MADISON, WI (WTAQ) - The Wisconsin Senate’s Republican leader said it might have been illegal for United Wisconsin to get people to commit to signing recall petitions against Governor Scott Walker.
The group says over 200,000 people have signed pledges – and Scott Fitzgerald says it amounts to gathering recall signatures outside of the 60-day time period required by state law.
The state Government Accountability Board would be the one to decide if the commitment pledges were legal or not. Board attorney Mike Haas said it could be part of the process of evaluating the petition signatures themselves.
State Democrats said they would join United Wisconsin in organizing the attempt to recall the Republican Walker.

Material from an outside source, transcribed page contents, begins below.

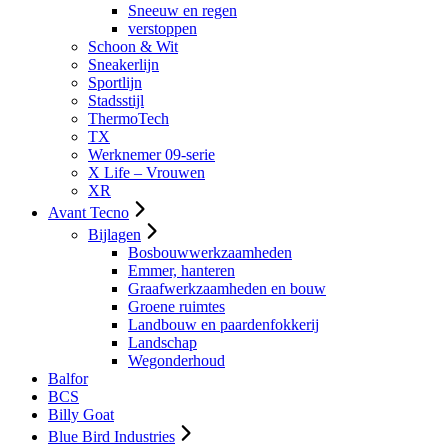
Sneeuw en regen
verstoppen
Schoon & Wit
Sneakerlijn
Sportlijn
Stadsstijl
ThermoTech
TX
Werknemer 09-serie
X Life – Vrouwen
XR
Avant Tecno
Bijlagen
Bosbouwwerkzaamheden
Emmer, hanteren
Graafwerkzaamheden en bouw
Groene ruimtes
Landbouw en paardenfokkerij
Landschap
Wegonderhoud
Balfor
BCS
Billy Goat
Blue Bird Industries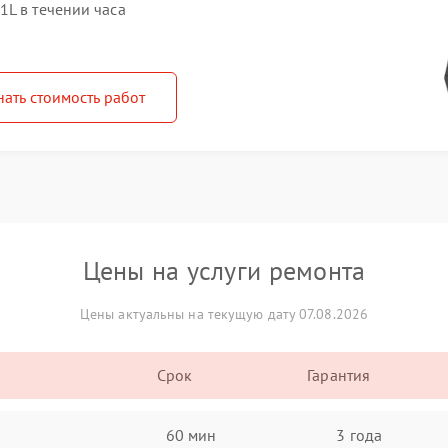
1L в течении часа
нать стоимость работ
Цены на услуги ремонта
Цены актуальны на текущую дату 07.08.2026
Срок
Гарантия
60 мин
3 года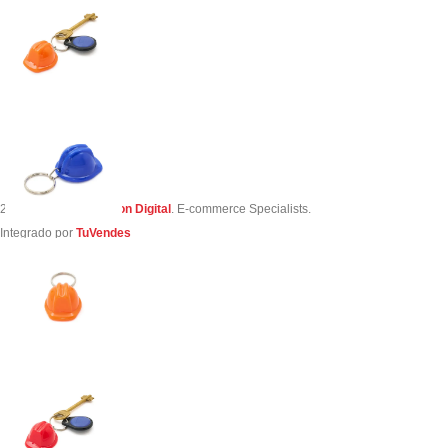
2023 Creado por
Simon Digital
. E-commerce Specialists.
Integrado por
TuVendes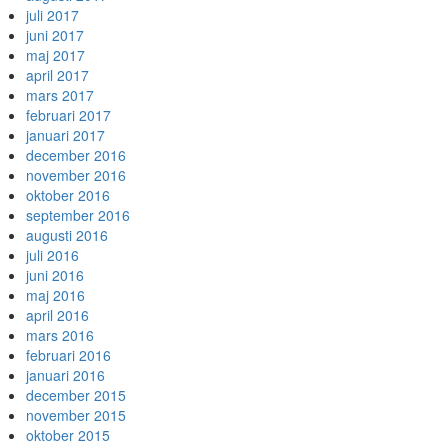
juli 2017
juni 2017
maj 2017
april 2017
mars 2017
februari 2017
januari 2017
december 2016
november 2016
oktober 2016
september 2016
augusti 2016
juli 2016
juni 2016
maj 2016
april 2016
mars 2016
februari 2016
januari 2016
december 2015
november 2015
oktober 2015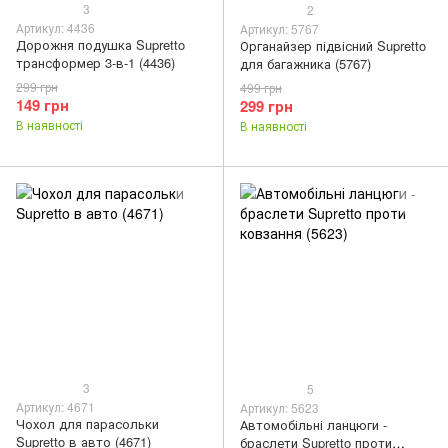
3
2
Артикул: 4436
Артикул: 5767
Дорожня подушка Supretto
Органайзер підвісний Supretto
трансформер 3-в-1 (4436)
для багажника (5767)
299 грн
499 грн
149 грн
299 грн
В наявності
В наявності
3
5
Артикул: 4671
Артикул: 5623
Чохол для парасольки
Автомобільні ланцюги -
Supretto в авто (4671)
браслети Supretto проти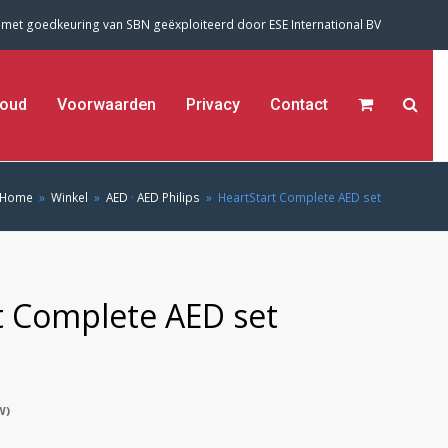
 met goedkeuring van SBN geëxploiteerd door
ESE International BV
oud
Voorwaarden
Privacy
Contact
Home
»
Winkel
»
AED
·
AED Philips
»
HeartStart Complete AED set
t Complete AED set
W)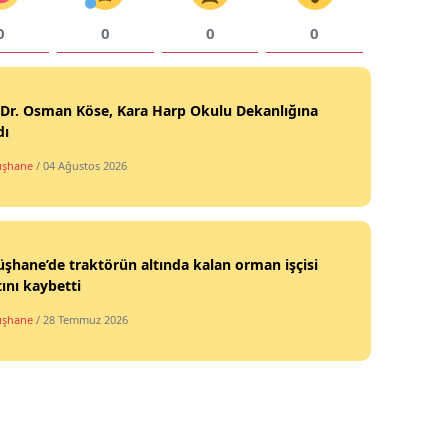
0
0
0
0
Yozgat
Zonguldak
 Dr. Osman Köse, Kara Harp Okulu Dekanlığına
Aksaray
dı
Bayburt
şhane
/ 04 Ağustos 2026
Karaman
Kırıkkale
hane’de traktörün altında kalan orman işçisi
Batman
ını kaybetti
şhane
/ 28 Temmuz 2026
Şırnak
Bartın
Ardahan
Iğdır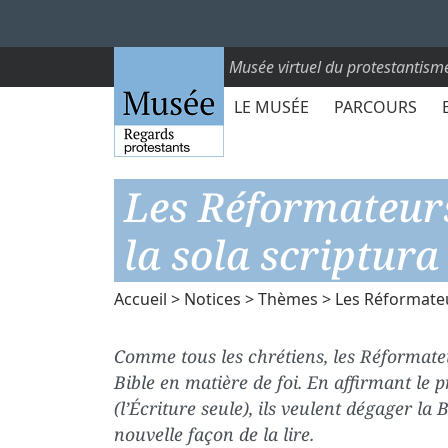
Musée virtuel du protestantism
LE MUSÉE
PARCOURS
Les Réformateurs 
la sola scriptura
Accueil
>
Notices
>
Thèmes
> Les Réformateur
Comme tous les chrétiens, les Réformateu
Bible en matière de foi. En affirmant le 
(l’Écriture seule), ils veulent dégager la 
nouvelle façon de la lire.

The Milwaukee Journal Sentinel said many Democrats wanted a recall election at the same time as the November presidential vote in 2012. But the party agreed to join with United Wisconsin and other grassroots organizations, to give the effort a greater chance to succeed.

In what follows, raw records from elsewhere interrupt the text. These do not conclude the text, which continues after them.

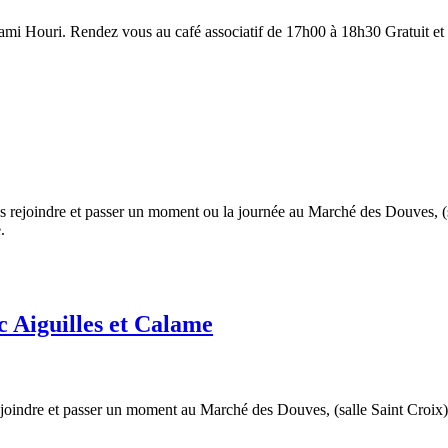
ami Houri. Rendez vous au café associatif de 17h00 à 18h30 Gratuit et o
rejoindre et passer un moment ou la journée au Marché des Douves, (sal
.
c Aiguilles et Calame
indre et passer un moment au Marché des Douves, (salle Saint Croix) av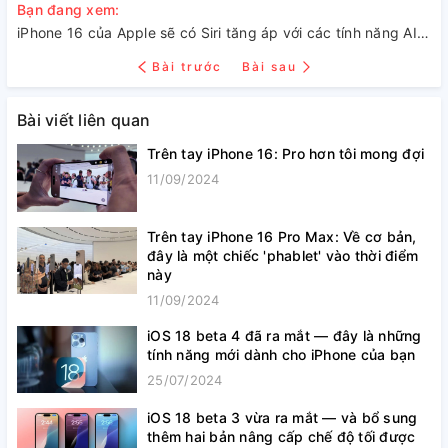
Bạn đang xem:
iPhone 16 của Apple sẽ có Siri tăng áp với các tính năng AI độc quyền trên thiết bị
Bài trước
Bài sau
Bài viết liên quan
Trên tay iPhone 16: Pro hơn tôi mong đợi
11/09/2024
Trên tay iPhone 16 Pro Max: Về cơ bản,
đây là một chiếc 'phablet' vào thời điểm
này
11/09/2024
iOS 18 beta 4 đã ra mắt — đây là những
tính năng mới dành cho iPhone của bạn
25/07/2024
iOS 18 beta 3 vừa ra mắt — và bổ sung
thêm hai bản nâng cấp chế độ tối được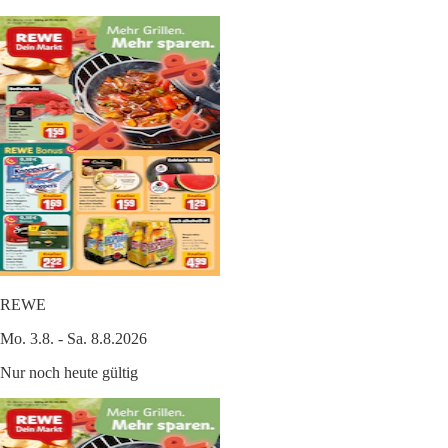
REWE
Mo. 3.8. - Sa. 8.8.2026
Nur noch heute gültig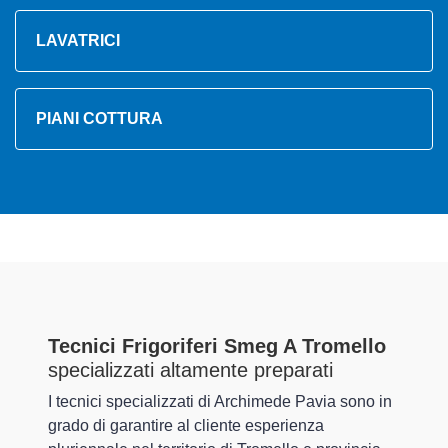
LAVATRICI
PIANI COTTURA
Tecnici Frigoriferi Smeg A Tromello
specializzati altamente preparati
I tecnici specializzati di Archimede Pavia sono in
grado di garantire al cliente esperienza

A petition drive begins November 15th, but the election dates hinge on the time it takes for the Accountability Board to check the validity of the signatures – as well as any legal challenges.

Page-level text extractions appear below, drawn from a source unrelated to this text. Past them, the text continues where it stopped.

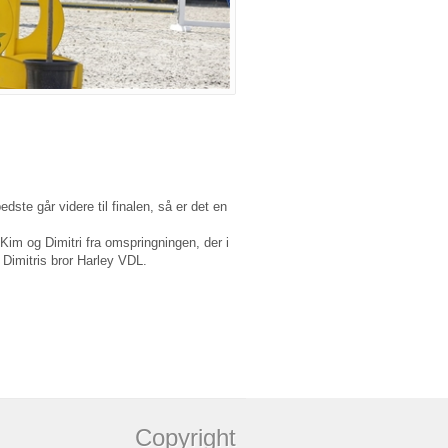
edste går videre til finalen, så er det en
 Kim og Dimitri fra omspringningen, der i
 Dimitris bror Harley VDL.
Copyright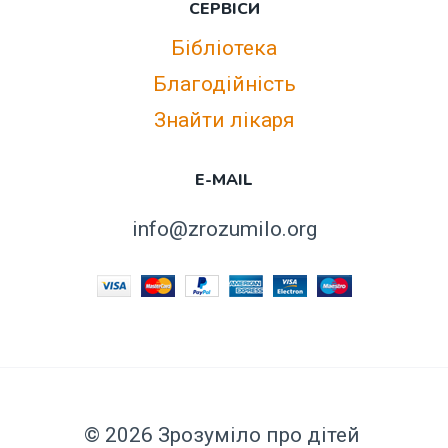
СЕРВІСИ
Бібліотека
Благодійність
Знайти лікаря
E-MAIL
info@zrozumilo.org
© 2026 Зрозуміло про дітей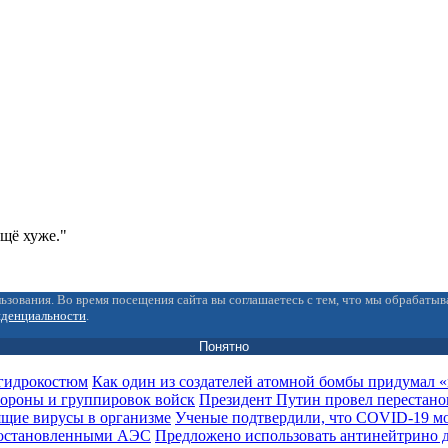
ещё хуже."
ьзования. Во время посещения сайта вы соглашаетесь с тем, что мы обрабаты
иденциальности
.
Понятно
Как один из создателей атомной бомбы придумал
Президент Путин провел перестано
Ученые подтвердили, что COVID-19 мо
Предложено использовать антинейтрино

United Wisconsin board member Ryan Lawler said the group wants the election as soon as possible to take advantage of momentum from the summer recall elections, and the ongoing John Doe probe into alleged illegal campaigning by Walker’s former Milwaukee County executive staff.
The GOP accuses the Democrats of trying to create political chaos when struggling families need help. But Lawler said it was Walker who created the chaos, by pushing through the law which virtually ends collective bargaining for most public unions.